Archivmeldung vom 26.05.2018

Bitte beachten Sie, dass die Meldung den Stand der Dinge zum Zeitpunkt ihrer Veröffentlichung am 26.05.2018 wiedergibt. Eventuelle in der Zwischenzeit veränderte Sachverhalte bleiben daher unberücksichtigt.

Freigeschaltet durch André Ott
Logo Internationale Währungsfonds (IWF; englisch International Monetary Fund)
Logo Internationale Währungsfonds (IWF; englisch International Monetary Fund)

Der Internationale Währungsfonds (IWF) muss sich nach Ansicht des haushaltspolitischen Sprechers der CDU/CSU-Bundestagsfraktion, Eckhardt Rehberg, nicht mehr zwingend am 3. Rettungspaket für Griechenland beteiligen. Dem Nachrichtenmagazin Focus sagte Rehberg: "Die Beteiligung des IWF am 3. Rettungspaket gestaltet sich immer schwieriger. Für uns kommt es jetzt auf den Preis an: Verlangt der IWF für eine Beteiligung teure Gegenleistungen, wonach es derzeit aussieht, ist das schwer zu akzeptieren."
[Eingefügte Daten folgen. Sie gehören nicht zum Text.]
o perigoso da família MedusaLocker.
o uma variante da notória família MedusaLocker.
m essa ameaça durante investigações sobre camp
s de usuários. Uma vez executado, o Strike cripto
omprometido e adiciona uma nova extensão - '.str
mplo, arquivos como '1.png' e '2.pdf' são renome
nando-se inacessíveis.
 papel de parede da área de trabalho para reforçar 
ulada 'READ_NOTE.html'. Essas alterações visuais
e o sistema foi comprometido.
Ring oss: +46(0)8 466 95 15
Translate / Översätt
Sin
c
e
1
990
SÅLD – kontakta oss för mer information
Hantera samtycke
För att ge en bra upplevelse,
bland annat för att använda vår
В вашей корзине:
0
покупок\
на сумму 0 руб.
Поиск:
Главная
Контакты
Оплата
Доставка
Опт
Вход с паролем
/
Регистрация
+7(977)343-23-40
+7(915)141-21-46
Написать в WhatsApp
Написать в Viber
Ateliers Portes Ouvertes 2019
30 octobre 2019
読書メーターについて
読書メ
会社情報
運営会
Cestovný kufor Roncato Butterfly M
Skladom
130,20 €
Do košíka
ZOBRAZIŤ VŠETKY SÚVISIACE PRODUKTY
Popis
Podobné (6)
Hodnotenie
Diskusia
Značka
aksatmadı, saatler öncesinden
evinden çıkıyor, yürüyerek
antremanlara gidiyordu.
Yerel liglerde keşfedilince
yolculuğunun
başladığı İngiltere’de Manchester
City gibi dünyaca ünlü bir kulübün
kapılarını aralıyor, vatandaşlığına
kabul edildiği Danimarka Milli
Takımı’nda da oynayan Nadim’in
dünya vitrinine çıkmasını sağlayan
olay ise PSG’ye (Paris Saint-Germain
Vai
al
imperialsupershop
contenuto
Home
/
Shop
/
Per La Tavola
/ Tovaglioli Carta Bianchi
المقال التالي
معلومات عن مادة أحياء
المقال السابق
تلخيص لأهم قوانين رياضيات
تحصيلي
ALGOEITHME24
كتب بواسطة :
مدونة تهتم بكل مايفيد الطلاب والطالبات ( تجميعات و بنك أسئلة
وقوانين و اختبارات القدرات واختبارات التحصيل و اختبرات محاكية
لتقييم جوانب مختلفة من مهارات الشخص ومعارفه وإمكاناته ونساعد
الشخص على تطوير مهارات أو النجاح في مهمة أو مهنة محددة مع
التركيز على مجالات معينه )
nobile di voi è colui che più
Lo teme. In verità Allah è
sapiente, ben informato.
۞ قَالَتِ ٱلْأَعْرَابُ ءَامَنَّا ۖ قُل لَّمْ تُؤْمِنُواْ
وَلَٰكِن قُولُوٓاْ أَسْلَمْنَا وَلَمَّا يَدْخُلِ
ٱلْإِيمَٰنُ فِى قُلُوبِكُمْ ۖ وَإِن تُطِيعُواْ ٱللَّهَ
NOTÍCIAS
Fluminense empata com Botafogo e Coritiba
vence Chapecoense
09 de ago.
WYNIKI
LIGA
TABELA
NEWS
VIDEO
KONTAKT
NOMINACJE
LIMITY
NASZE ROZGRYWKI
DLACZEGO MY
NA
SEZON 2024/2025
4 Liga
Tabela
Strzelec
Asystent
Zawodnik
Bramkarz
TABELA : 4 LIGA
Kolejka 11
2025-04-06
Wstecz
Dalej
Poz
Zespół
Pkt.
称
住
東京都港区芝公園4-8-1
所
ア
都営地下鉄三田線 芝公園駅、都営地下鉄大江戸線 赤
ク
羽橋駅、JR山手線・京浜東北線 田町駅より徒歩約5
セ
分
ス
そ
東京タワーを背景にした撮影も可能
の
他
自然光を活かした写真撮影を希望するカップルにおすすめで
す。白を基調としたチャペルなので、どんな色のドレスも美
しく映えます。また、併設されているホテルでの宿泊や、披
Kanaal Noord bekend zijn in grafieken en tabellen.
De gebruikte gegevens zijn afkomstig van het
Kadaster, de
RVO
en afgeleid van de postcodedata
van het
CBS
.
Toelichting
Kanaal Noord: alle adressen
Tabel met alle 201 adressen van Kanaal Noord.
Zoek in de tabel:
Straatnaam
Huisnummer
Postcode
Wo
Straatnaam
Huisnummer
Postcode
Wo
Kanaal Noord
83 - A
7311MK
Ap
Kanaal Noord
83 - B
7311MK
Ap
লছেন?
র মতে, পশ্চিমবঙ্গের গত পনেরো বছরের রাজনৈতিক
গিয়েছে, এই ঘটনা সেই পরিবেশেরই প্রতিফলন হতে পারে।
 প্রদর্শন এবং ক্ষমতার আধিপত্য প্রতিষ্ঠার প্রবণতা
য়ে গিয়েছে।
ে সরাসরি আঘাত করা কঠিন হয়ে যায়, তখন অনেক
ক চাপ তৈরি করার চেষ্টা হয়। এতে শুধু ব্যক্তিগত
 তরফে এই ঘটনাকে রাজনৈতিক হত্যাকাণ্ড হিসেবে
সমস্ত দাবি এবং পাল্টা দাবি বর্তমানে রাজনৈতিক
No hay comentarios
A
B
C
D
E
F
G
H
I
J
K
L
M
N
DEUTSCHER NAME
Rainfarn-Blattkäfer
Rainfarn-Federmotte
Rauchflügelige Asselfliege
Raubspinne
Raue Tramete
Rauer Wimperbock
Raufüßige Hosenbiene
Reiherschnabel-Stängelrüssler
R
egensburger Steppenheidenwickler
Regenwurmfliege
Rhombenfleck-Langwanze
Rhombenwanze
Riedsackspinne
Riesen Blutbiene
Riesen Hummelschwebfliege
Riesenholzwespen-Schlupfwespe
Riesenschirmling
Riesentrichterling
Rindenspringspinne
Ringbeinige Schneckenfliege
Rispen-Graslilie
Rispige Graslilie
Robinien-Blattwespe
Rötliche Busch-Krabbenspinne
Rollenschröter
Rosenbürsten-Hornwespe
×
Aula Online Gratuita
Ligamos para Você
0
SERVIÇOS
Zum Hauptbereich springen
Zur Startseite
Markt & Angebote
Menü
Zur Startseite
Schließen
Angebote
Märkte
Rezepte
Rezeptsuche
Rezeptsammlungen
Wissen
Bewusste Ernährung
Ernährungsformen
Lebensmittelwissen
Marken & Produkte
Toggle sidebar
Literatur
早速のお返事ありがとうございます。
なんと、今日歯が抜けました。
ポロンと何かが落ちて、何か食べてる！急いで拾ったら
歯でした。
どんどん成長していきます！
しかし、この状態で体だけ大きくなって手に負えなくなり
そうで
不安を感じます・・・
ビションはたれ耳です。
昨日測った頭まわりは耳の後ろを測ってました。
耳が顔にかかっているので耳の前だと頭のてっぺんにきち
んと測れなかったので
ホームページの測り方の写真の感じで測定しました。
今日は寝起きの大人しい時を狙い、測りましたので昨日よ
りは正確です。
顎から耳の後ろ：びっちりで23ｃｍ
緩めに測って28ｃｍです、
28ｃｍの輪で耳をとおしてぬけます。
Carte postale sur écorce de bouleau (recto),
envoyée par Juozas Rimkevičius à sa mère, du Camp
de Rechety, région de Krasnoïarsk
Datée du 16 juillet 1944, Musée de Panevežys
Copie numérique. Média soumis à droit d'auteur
Rehberg betonte, in diesem Fall sei es besser, "wenn sich der IWF von sich aus nicht mehr beteiligt". Bisher hatte die Unionsfraktion darauf bestanden, dass sich der Währungsfonds am Hilfspaket beteiligt. Wie Focus weiter schreibt, hat der IWF ins Gespräch gebracht, als Gegenleistung für eine Beteiligung am Rettungspaket seine an Griechenland bisher vergebenen Kredite an den europäischen Rettungsfonds ESM übertragen zu können. Damit wolle der IWF die Zinslast Griechenlands senken und zugleich das Ausfallrisiko der Kredite loswerden, hieß es in Finanzkreisen.